The difference between the top and bottom marks is around 800-1,000 mls. The engine will hold slightly under 4 litres of oil, so a measured low oil level indicates that you are running on less than 3/4 of the lubricant required in the engine. The factory have issued a service bulletin that states that it is essential that the oil level is checked every 1,000 kms. This is irrespective of wether or not the bike has had the factory upgrades fitted. They recommend that the oil level on bikes fitted with the dip stick arrangement, rather than the earlier oil level sight glass, be checked with the bike held upright on a level surface and with the stick resting on top of the filler hole, but not screwed in. The oil level must be returned to the top mark.
These bikes will always use oil, so it is very important to check them as specified by the factory. Using oil does not automatically mean that the engine requires upgrades, it is excessive oil consumption that indicates that. There has not been a definitive statement as to what is regarded as an acceptable level of oil consumption, but 1 litre per 1,000 kms would definintely be too high, perhaps under 400 mls per 1,000 kms could be seen to be acceptable.

■ Recorded data
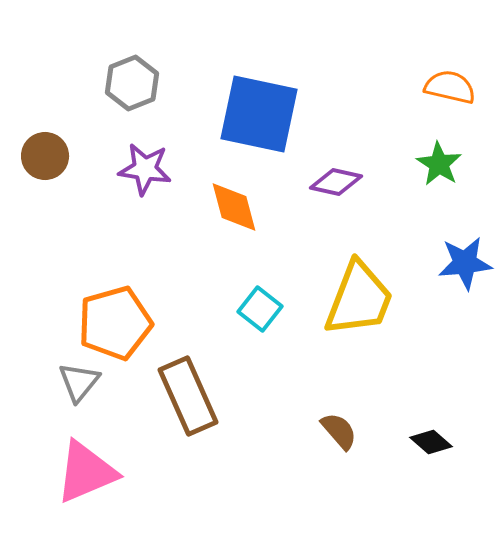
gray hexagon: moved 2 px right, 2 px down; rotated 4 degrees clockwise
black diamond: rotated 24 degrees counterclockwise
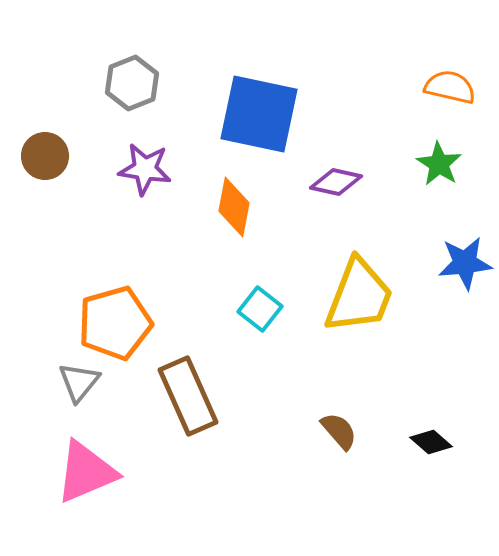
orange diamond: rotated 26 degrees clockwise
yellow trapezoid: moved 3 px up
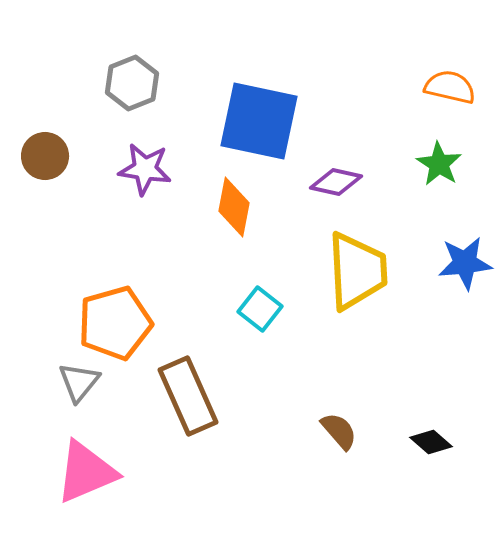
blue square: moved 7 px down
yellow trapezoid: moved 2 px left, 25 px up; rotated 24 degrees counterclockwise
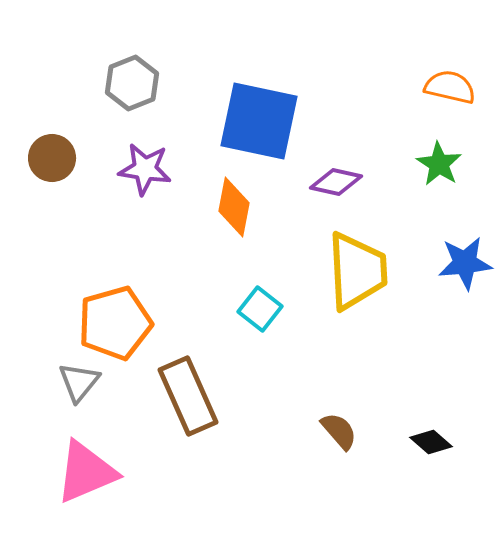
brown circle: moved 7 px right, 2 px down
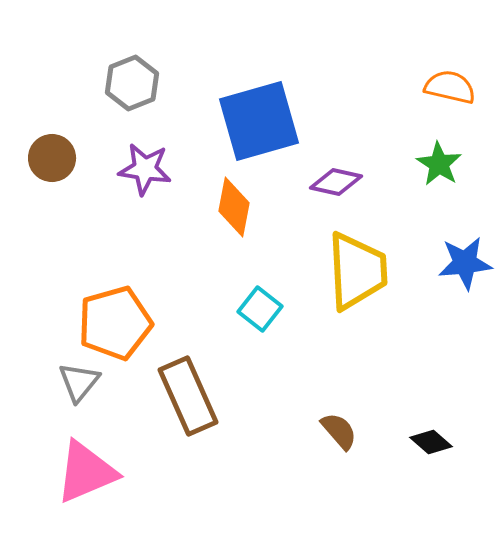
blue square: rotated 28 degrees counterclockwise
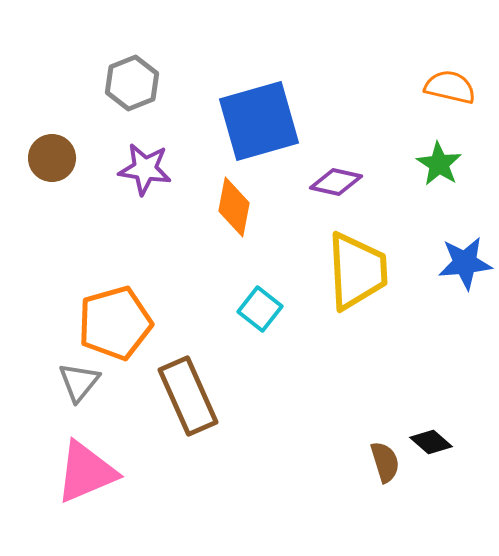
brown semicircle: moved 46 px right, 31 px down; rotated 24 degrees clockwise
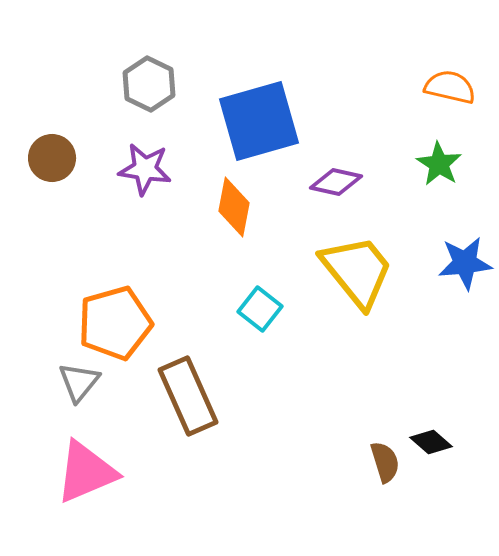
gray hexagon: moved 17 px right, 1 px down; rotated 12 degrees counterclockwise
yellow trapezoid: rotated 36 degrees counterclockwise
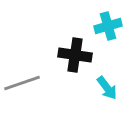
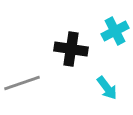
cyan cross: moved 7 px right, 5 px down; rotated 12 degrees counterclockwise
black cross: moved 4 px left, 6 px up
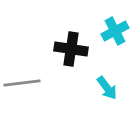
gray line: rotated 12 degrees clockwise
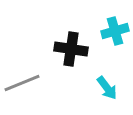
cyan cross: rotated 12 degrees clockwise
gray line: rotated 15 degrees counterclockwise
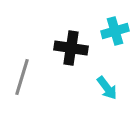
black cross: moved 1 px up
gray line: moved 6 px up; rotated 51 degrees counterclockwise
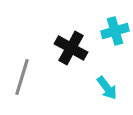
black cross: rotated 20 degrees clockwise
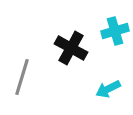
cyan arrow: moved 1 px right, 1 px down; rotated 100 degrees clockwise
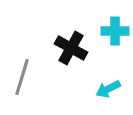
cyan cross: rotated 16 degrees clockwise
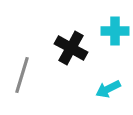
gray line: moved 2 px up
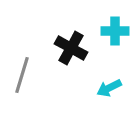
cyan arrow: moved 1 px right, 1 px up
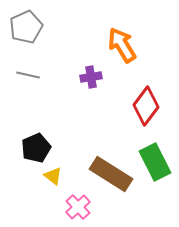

■ Task brief
Return the portion of the engine oil passage between "These bikes will" and "to be acceptable.", inclusive, copied verbatim.

■ Written response
These bikes will always use oil, so it is very important to check them as specified by the factory. Using oil does not automatically mean that the engine requires upgrades, it is excessive oil consumption that indicates that. There has not been a definitive statement as to what is regarded as an acceptable level of oil consumption, but 1 litre per 1,000 kms would definintely be too high, perhaps under 400 mls per 1,000 kms could be seen to be acceptable.